* [Exercise]: Please output, unchanged, the stretch of the items below from the line containing "right knee: (108, 118, -18)" through the line containing "left wrist: (322, 326, -18)", both lines included, and nothing else.

* [Materials provided]:
=== Begin Enclosure ===
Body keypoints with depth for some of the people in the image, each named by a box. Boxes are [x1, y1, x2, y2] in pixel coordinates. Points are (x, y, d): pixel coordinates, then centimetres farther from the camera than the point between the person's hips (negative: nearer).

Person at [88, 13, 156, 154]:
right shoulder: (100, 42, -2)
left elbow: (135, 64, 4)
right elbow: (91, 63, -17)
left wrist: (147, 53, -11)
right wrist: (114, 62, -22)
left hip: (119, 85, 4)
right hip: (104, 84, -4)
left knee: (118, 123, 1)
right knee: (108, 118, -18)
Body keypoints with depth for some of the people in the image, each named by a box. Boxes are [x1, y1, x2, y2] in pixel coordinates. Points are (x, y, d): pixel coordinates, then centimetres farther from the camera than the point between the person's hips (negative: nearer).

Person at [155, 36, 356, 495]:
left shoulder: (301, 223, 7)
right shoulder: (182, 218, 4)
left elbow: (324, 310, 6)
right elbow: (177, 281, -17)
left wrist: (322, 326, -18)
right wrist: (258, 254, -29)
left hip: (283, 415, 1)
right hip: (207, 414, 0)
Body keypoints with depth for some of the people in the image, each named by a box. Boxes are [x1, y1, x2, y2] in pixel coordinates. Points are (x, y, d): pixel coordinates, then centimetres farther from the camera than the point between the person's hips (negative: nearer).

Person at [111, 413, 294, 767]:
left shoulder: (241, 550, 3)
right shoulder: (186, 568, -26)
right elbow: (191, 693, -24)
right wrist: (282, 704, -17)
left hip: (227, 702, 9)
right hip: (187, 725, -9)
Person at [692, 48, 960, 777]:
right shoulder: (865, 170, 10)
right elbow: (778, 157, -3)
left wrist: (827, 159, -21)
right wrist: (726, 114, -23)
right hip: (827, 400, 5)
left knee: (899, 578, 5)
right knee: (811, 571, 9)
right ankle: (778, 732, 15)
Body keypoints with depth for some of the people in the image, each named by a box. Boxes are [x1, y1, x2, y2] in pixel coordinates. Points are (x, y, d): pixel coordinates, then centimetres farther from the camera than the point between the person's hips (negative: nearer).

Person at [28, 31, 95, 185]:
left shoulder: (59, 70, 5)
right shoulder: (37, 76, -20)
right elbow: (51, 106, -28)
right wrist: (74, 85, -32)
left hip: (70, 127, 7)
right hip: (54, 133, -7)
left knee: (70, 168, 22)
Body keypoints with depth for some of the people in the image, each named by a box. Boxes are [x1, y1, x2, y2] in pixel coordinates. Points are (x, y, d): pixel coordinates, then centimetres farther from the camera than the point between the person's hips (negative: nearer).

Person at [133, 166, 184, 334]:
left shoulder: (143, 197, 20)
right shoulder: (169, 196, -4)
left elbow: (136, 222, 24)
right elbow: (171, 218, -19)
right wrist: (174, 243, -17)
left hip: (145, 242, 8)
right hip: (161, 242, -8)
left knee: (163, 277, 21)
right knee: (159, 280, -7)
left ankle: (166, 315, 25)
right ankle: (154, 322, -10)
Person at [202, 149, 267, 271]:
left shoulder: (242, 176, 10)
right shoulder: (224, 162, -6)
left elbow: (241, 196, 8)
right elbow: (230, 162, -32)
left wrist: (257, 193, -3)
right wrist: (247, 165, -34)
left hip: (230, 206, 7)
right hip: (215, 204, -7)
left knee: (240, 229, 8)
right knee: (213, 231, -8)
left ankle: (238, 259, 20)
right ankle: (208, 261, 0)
=== End Enclosure ===
=== Begin Enclosure ===
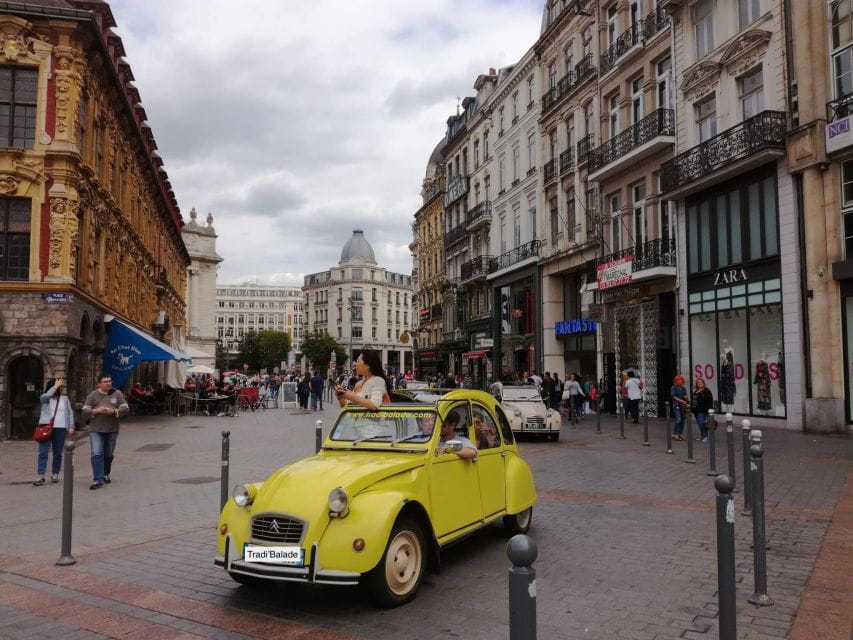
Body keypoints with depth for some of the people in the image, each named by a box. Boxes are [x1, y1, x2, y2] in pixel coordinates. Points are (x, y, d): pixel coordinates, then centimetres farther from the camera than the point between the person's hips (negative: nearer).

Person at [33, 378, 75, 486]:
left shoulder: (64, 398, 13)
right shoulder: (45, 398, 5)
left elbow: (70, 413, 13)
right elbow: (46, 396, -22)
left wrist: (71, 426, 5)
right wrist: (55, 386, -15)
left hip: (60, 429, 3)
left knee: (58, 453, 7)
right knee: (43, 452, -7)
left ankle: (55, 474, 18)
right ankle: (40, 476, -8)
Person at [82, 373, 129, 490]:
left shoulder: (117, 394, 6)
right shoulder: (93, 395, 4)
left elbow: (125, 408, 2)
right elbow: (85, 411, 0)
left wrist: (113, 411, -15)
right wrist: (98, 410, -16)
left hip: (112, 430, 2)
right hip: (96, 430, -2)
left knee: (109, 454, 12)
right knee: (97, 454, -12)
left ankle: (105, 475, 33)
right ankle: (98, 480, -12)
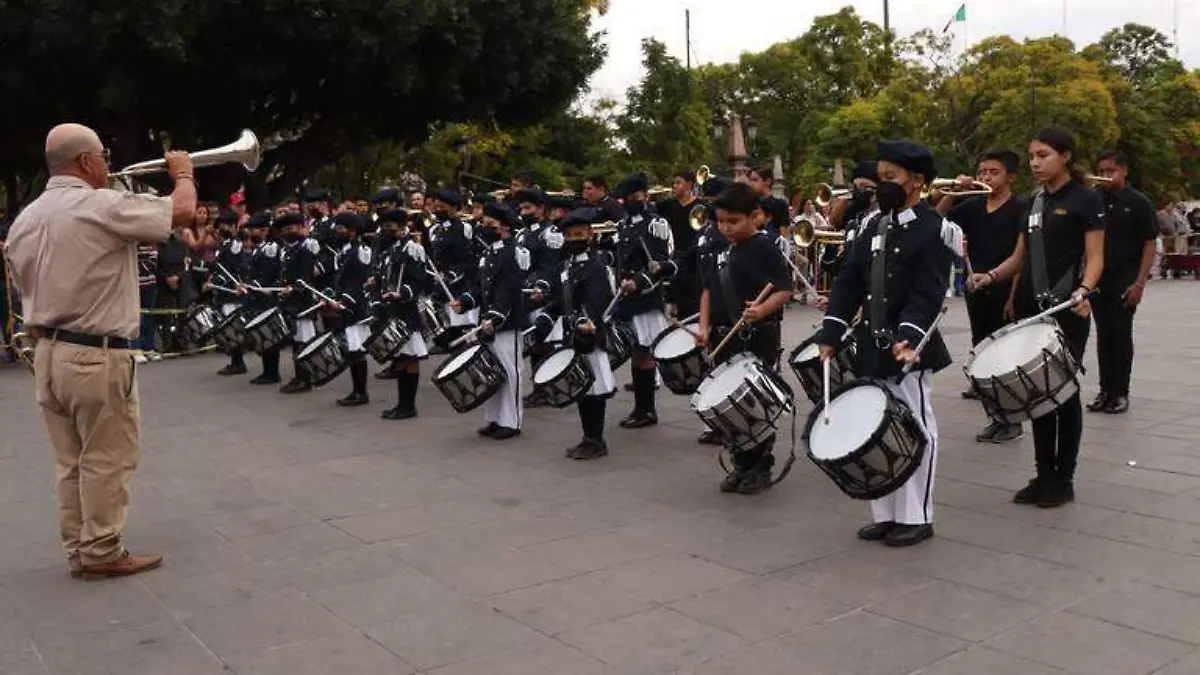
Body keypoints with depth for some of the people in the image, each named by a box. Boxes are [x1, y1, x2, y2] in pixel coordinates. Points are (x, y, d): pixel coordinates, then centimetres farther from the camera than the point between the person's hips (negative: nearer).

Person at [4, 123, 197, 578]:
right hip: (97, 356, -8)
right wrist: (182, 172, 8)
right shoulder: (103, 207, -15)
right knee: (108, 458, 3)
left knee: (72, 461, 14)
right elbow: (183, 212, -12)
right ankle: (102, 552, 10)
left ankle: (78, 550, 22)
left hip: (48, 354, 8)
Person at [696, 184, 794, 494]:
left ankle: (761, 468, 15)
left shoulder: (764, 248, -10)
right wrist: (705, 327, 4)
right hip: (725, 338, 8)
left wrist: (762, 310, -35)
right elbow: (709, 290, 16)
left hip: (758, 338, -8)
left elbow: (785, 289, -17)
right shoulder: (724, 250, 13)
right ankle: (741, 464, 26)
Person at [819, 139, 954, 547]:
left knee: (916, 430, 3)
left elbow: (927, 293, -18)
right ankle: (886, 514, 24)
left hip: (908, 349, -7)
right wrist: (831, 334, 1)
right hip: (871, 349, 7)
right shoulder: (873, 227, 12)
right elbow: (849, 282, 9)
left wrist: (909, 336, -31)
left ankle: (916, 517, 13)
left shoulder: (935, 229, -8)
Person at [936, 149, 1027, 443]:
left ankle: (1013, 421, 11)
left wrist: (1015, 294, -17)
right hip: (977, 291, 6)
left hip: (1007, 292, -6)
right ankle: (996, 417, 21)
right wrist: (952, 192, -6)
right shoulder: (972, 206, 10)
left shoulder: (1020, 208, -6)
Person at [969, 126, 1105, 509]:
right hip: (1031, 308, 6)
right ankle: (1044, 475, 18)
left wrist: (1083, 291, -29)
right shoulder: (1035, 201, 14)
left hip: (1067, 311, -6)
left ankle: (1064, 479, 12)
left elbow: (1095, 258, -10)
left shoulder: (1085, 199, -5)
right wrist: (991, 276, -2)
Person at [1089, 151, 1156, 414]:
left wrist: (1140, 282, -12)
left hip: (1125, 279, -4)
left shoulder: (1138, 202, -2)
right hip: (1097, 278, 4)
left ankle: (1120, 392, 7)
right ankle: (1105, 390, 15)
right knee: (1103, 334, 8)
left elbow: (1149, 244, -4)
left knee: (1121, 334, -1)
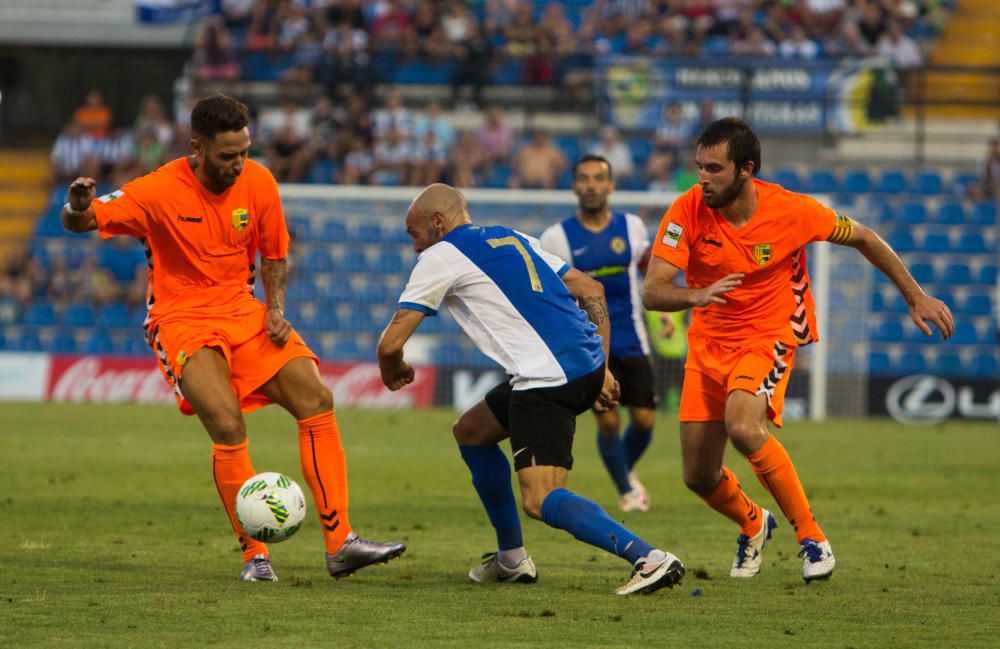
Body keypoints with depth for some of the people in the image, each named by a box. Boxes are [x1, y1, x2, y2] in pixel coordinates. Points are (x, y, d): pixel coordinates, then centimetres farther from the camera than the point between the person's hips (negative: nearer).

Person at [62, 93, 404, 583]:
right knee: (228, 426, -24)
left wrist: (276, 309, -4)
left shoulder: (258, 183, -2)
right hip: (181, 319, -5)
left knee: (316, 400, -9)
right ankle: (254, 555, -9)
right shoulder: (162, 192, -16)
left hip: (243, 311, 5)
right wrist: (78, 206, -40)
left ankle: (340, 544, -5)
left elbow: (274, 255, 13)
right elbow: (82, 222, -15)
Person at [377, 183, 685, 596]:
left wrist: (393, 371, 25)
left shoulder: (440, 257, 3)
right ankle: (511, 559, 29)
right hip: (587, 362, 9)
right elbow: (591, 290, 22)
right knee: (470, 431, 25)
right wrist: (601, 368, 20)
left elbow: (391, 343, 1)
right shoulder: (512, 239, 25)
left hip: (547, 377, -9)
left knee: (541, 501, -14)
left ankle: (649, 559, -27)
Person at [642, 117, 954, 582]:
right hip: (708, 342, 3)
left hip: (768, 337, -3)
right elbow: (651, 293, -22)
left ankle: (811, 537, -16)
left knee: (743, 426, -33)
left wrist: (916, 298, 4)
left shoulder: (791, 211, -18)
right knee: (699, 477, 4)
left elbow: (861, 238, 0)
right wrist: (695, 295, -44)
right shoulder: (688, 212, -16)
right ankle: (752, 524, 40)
=== End Enclosure ===
=== Begin Enclosure ===
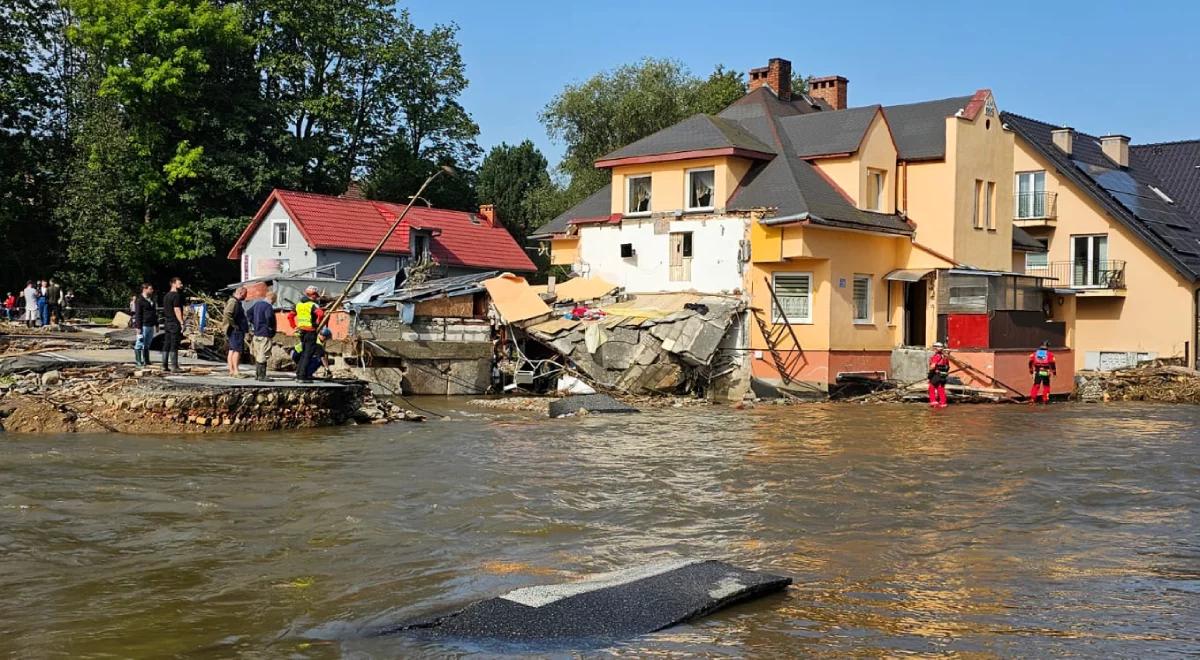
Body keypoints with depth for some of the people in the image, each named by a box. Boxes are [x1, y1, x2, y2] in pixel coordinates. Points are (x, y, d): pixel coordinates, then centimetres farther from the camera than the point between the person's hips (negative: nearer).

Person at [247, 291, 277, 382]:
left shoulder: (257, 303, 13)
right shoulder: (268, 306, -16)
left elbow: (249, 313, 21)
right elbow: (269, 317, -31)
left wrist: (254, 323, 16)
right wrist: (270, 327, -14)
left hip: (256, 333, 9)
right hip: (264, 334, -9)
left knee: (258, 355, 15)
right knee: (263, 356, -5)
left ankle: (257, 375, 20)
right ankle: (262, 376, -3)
=== End Enclosure ===
* [Solution to this exercise]:
right knee: (108, 118, -18)
Body keypoints with depth for some of the people in the image, each named by a box. Boxes are [x1, y1, x2, y2] in pixel coordinates. Points are (x, y, d): pixel coordinates, then centimetres farther from the camera than the point between the person's hips (negative: nearer).

Person at [155, 36, 356, 495]:
left shoulder: (301, 223, 7)
right shoulder: (182, 218, 4)
left elbow: (324, 310, 6)
right elbow: (177, 281, -17)
left wrist: (322, 326, -18)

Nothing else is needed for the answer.